2. The Department of Veterans Affairs
The VA is a completely different animal, and much of the controversy and effort at improving medical care for soldiers and veterans over the past few years has been devoted to better connecting the VA and the DoD medical systems together.
The primary goal of the VA is to provide care for members of the armed forces who have been discharged from their respective military branches. The VA takes all comers, from all branches, from all different times of military services – vets from World War II to Iraq and Afghanistan.
The VA has a terrific statistical breakdown via the National Center for Veterans Analysis and Statistics. It provides all kinds of information about veterans – including such topics as how many homeless vets, how much money is being spent – by geographic area. Available here.
Another key difference from the DoD is that the VA also administers veterans’ disability benefits under a branch called the Veterans Benefits Administration.
So the VA provides both medical care and benefits for those veterans temporarily or permanently disabled. The disability benefits area is often the single most controversial topic. Veterans constantly complain about delays in receiving their benefits, of errors in disability ratings and about the amount of money they are receiving.
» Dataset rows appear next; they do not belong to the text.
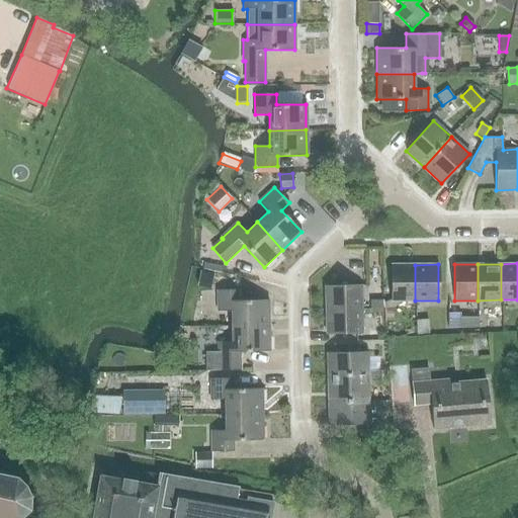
[(415,300),(415,265),(391,265),(391,300),(415,300)]
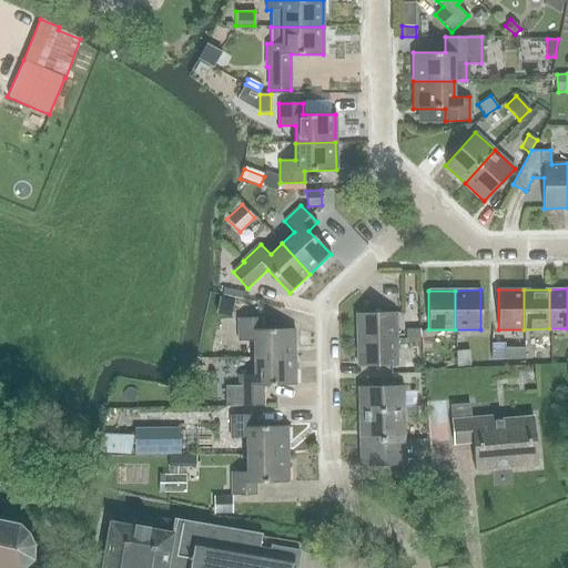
[(394,313),(356,314),(357,341),(395,340),(394,313)]
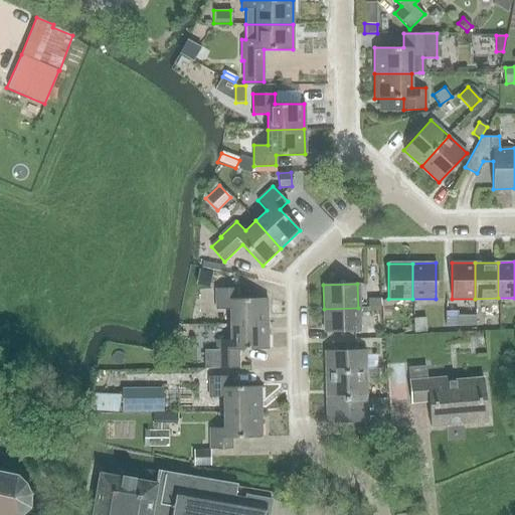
[(231,324),(268,323),(267,299),(237,299),(237,288),(216,289),(216,310),(230,309),(231,324)]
Tricare is another story. Technically speaking, Tricare is the Department of Defense’s health system. It pays for all care for active duty soldiers and funds military hospitals and clinics. However, although Tricare falls under the Department of Defense, it is best known for providing a kind of health insurance network used by veterans, soldiers and reservists to receive care from local civilian doctors.
In its function as an insurance plan, Tricare is quite literally the tail that wagged the dog—the insurance part is much larger than the direct care to soldiers part.
While Tricare is managed by the DoD, it is actually executed by contracted health care providers (As of August 2011, United, Aetna, TriWest). Each of these contracts is the single largest contract executed by the military (each worth around $18 billion over a five-year period as of 2011). Tricare is perhaps the most opaque, impenetrable bureaucracy because so little of it is done by the private sector instead of government.